| TO DO |
Please write out the data word for word, everything from the very start down to the line containing "It indicates mmHg 84", including that line.

| Collected data |
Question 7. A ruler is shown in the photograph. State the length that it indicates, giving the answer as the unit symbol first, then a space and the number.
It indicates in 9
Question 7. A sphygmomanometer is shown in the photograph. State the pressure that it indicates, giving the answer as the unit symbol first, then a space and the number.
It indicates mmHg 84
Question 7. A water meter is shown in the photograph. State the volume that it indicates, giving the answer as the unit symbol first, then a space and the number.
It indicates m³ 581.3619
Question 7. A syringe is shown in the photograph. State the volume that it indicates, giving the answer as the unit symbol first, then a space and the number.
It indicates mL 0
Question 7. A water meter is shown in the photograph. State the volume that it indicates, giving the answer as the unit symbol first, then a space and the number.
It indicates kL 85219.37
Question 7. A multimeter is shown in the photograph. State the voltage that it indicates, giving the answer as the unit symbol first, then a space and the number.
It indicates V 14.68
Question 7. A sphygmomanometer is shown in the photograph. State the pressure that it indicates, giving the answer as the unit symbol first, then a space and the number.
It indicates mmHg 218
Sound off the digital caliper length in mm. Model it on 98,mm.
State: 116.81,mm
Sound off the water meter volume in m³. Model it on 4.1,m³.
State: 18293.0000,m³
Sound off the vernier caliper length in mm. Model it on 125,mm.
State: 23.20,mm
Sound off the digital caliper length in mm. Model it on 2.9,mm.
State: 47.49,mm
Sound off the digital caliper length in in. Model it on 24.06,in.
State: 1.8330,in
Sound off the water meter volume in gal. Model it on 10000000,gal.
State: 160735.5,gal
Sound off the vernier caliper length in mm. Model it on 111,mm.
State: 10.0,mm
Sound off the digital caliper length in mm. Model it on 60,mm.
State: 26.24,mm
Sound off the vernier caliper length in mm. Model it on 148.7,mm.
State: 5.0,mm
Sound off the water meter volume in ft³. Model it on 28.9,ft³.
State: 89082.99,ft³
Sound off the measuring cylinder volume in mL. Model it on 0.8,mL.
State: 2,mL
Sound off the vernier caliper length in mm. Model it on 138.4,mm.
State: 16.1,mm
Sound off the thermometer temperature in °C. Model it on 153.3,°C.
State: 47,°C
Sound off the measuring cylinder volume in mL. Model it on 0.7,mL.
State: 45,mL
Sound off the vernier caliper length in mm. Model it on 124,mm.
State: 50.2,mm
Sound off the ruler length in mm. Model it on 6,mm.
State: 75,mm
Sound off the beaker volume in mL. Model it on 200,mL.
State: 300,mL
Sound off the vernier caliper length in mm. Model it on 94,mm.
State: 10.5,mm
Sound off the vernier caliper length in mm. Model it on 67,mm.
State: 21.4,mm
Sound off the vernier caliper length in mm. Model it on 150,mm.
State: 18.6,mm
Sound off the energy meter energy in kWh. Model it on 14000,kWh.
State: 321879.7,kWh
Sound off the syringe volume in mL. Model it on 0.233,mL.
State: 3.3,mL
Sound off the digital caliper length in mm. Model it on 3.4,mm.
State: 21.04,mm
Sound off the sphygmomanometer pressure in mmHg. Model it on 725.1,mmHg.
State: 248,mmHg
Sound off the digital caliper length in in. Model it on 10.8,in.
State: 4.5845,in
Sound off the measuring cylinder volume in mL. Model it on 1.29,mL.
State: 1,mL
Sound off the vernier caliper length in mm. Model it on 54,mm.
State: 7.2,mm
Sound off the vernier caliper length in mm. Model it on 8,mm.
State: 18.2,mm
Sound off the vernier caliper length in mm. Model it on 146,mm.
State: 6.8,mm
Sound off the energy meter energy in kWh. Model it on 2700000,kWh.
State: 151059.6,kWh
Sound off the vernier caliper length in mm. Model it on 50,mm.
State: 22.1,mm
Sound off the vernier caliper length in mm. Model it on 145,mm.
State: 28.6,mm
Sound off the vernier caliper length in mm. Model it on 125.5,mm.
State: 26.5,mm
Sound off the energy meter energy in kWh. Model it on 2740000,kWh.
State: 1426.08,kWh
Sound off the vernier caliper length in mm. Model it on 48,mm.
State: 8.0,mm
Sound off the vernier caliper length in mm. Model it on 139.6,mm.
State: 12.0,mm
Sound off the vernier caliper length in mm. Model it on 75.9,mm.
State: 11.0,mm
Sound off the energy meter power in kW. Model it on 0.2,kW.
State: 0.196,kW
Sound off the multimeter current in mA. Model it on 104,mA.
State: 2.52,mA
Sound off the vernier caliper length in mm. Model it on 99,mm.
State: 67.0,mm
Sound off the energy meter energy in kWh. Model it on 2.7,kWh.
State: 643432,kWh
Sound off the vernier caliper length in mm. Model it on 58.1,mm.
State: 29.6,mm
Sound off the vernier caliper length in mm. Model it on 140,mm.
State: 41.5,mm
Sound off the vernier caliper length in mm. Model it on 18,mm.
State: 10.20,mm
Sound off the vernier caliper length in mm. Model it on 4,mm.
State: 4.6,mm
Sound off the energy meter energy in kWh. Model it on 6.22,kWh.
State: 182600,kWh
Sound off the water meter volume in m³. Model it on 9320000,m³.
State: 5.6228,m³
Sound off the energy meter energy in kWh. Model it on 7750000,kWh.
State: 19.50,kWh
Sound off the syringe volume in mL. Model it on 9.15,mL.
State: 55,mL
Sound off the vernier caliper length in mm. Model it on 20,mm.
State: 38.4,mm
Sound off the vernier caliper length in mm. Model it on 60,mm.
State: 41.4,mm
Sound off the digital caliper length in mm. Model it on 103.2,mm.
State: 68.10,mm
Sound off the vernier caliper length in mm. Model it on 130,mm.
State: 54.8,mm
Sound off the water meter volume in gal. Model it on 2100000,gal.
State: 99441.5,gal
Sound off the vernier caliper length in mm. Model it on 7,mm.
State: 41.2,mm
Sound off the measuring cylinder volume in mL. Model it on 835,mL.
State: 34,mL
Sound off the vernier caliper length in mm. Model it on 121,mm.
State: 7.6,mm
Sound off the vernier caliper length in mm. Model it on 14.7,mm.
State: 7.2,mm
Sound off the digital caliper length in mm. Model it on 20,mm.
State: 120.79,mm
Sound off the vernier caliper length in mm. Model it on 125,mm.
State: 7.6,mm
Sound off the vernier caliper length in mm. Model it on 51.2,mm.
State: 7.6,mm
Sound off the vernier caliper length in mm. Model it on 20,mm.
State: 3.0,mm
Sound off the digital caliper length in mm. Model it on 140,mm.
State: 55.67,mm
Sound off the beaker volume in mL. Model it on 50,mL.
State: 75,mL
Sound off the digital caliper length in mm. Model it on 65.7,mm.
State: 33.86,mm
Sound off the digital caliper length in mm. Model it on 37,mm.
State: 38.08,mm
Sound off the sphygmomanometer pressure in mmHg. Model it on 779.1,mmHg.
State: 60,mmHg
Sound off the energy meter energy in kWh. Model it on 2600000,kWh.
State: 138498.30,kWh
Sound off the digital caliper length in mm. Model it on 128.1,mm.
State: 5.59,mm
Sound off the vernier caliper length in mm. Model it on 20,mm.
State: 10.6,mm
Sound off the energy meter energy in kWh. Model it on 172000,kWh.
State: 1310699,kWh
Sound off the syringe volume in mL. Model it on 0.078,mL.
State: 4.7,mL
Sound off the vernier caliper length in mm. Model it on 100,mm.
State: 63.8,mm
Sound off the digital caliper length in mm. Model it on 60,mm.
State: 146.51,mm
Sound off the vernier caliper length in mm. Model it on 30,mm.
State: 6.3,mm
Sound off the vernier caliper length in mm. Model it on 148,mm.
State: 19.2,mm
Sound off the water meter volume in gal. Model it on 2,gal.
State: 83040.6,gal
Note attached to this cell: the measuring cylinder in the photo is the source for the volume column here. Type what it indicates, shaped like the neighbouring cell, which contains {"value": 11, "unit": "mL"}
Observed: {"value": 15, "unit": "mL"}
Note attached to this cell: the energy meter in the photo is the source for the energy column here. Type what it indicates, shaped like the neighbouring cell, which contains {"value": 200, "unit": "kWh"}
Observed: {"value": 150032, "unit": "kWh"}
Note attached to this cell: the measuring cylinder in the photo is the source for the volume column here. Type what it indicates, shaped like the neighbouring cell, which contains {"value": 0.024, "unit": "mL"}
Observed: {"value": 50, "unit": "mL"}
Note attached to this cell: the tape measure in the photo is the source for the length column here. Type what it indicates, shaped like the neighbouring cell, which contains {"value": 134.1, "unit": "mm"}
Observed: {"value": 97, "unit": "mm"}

| EXPECTED ANSWER |
Question 7. A ruler is shown in the photograph. State the length that it indicates, giving the answer as the unit symbol first, then a space and the number.
It indicates in 9
Question 7. A sphygmomanometer is shown in the photograph. State the pressure that it indicates, giving the answer as the unit symbol first, then a space and the number.
It indicates mmHg 84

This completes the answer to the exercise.